Geweldloosheid als fundamenteel gezichtspunt
Tegenover de leer van de oorlog stelde de humanist Erasmus: ‘Twisten kunnen nooit met geweld worden beslecht, omdat daarmee steeds de ene oorlog uit de andere voortkomt. Het zogenaamde moreel gerechtvaardigde geweld geeft zichzelf het recht om allerlei onrecht te doen’. Drewermann haalt auteurs aan die de realiteit van de oorlogsverschrikkingen beschrijven: ‘oorlog is iets wat niemand kan willen, noch mag willen’. Hij citeert Pascal: ‘Niets kan lachwekkender zijn dan wanneer een mens het recht heeft om mij te doden, omdat hij aan de andere kant van het water woont en zijn vorst met die van mij oorlog voert, terwijl ik helemaal geen ruzie met hem heb’.

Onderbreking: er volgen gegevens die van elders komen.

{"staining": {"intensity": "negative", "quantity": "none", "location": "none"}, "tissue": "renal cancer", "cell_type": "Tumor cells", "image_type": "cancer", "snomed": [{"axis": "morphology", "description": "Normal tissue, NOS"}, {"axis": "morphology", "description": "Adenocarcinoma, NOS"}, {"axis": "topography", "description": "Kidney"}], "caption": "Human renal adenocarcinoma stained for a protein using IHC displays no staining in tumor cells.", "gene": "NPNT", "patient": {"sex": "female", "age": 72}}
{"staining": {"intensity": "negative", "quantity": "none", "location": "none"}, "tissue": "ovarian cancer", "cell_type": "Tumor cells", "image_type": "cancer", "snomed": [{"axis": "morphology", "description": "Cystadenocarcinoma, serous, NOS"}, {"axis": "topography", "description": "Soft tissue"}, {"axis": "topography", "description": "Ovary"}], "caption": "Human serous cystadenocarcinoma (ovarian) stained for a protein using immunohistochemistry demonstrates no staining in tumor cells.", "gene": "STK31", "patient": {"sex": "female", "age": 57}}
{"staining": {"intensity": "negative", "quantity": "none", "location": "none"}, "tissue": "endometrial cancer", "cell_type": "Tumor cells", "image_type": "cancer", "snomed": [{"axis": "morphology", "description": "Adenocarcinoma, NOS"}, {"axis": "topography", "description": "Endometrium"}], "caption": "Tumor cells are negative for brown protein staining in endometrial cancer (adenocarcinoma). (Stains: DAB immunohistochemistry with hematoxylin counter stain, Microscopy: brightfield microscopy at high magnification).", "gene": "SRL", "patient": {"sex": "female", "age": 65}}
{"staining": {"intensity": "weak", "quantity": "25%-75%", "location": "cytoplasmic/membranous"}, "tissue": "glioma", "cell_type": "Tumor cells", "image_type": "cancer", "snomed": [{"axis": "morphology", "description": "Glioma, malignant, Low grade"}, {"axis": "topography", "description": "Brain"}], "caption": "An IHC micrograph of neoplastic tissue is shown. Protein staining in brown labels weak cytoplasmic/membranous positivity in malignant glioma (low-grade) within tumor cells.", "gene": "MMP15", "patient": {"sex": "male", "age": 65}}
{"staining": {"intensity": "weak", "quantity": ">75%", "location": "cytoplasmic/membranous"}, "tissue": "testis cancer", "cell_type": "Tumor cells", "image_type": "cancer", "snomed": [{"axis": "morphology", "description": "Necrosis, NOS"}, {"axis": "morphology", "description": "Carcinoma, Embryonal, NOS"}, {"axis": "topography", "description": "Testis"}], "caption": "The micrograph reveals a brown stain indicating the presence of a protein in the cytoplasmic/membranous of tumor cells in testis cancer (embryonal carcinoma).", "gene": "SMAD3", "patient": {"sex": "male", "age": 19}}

Deze verwarring, is volgens Pascal mogelijk omdat men de goddelijke wet in het hart (‘gij zult niet doden’) niet langer erkent, maar vervangt door zeden en gebruiken van ieder willekeurig land. Erasmus en Pascal tonen een ander perspectief dan dat van de veronderstelde oorlogsnatuur van de mens: geweldloosheid. Drewermann citeert Gandhi: ‘Wanneer ik weiger tegen mijn geweten in te handelen, gebruik ik de kracht van mijn ziel… Zolang het bijgeloof bestaat dat mensen onrechtvaardige wetten moeten gehoorzamen, zo lang zal er slavernij bestaan. Slechts wie passief verzet uitoefent kan dit bijgeloof uit de weg ruimen’. Drewermann sluit aan met: ‘Voor wie geestelijk genoeg is ontwikkeld om, aangespoord door het persoonlijk geweten, een opleiding tot soldaat categorisch af te wijzen, omdat die neer zou komen op een vervorming van zijn persoonlijkheid, die kan als plicht en wijze van verzet de zuivere houding van ahimsa op zich nemen, het niet niet-kwetsen, de niet-gewelddadigheid of de zachtmoedigheid van de Bergrede’.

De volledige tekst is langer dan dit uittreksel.